══ Sayfa metni ══
Johnson durumu toparlayamadı Birleşik Krallık zor durumda

İngiltere’de maske ve koruyucu giysi krizi aşılamıyor. Sağlık çalışanları zor durumda. Kamuoyunda hükümete karşı büyük bir tepki gelişti. Başlarda sürü bağışıklığını savunan Başbakan Johnson’un politikalarının ve tedbirsizliğin bu krize yol açtığı belirtiliyor. Türkiye’nin yardımları ise umut oldu.

Birleşik Krallık’ta sular bir türlü durulmuyor. Hasta sayısı 120 bin 67’yi, ölü sayısı 16 bin 60’ı bulan ülkede günlerdir maske ve koruyucu giysi krizi hüküm sürüyor. Hükümet sağlık çalışanlarına yayınladığı kılavuzla koruyucu giysinin bittiğini, son su geçirmez koruyucu giysilerini yıkayıp, arındırıp tekrar tekrar kullanmalarını, gerektiğinde plastik önlükle idare etmelerini söyledi. Bu bilgi hem sağlık çalışanlarında hem de halkta infial yarattı, sağlık çalışanlarının kendilerini böyle bir tehlikeye atmamaları sağlık dernekleri tarafından dile getirildi.
═══
══ Kaynak kayıtlar ══
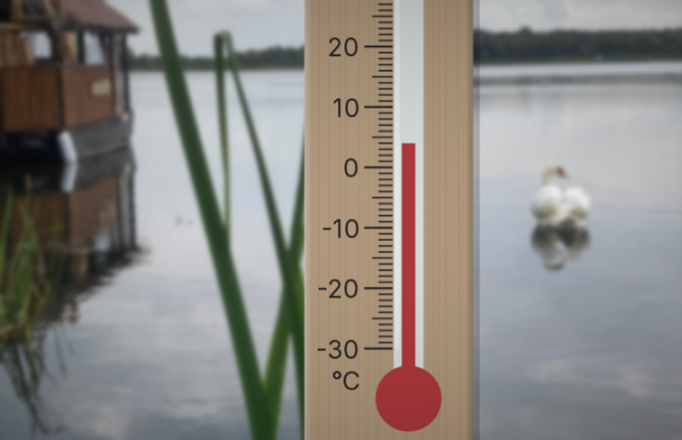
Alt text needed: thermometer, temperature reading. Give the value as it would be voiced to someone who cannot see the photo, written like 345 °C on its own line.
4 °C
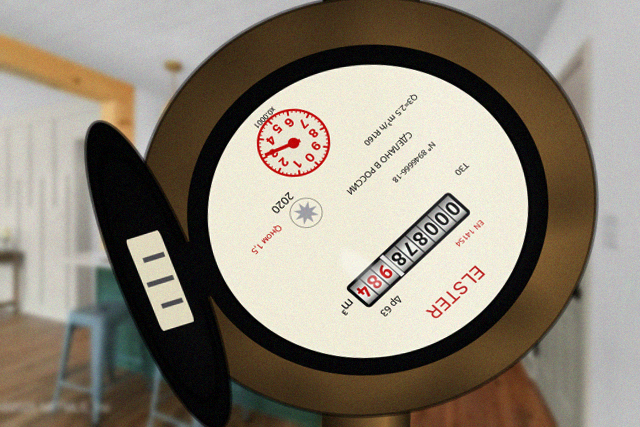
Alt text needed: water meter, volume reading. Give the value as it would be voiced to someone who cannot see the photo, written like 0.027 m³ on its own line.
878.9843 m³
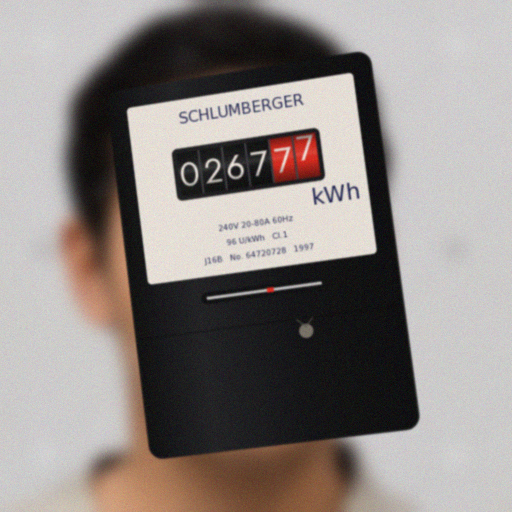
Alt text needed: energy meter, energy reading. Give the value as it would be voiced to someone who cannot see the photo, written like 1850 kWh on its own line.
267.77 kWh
═══
Görev 1: Birleşik Krallık'taki maske krizi haberine göre ülkedeki ölü sayısı kaça ulaşmış?
Görev 2: Birleşik Krallık'taki maske ve koruyucu giysi krizini anlatan haberi kaldığı yerden devam ettirin.

Alıştırma cevabı 1: 16 bin 60'a ulaşmış.

Alıştırma cevabı 2:
Basın, hükümetin ve başbakanın bugüne kadar olan icraatını tartışıyor. İngiliz Tabipler Birliği Danışma Komitesi Başkanı Rob Harwood, yaptığı açıklamada, "Bu kılavuz, bazı sağlık çalışanlarının hükümetin başarısızlığı nedeniyle kendilerini içinde bulmaya devam ettikleri korkunç durumun daha fazla kabulüdür" değerlendirmesinde bulundu.

HÜKÜMET BASININ HEDEFİNDE

The Times gazetesinin pazar günleri yayınlanan kardeşi The Sunday Times'ın verdiği "İngiltere'nin uykuda felakete yürüdüğü 38 gün" başlıklı haberde, ülke "tehlikeye yol açacak şekilde hazırlıksız" olmasına karşın salgınla mücadelede 5 haftayı boşa geçirdiğini yazdı. Başbakan Boris Johnson'ın, bu süreçte koronavirüsle ilgili yapılan ve Cobra adı verilen 5 acil durum kabine toplantısına katılma gereği bile duymadığı belirtildi.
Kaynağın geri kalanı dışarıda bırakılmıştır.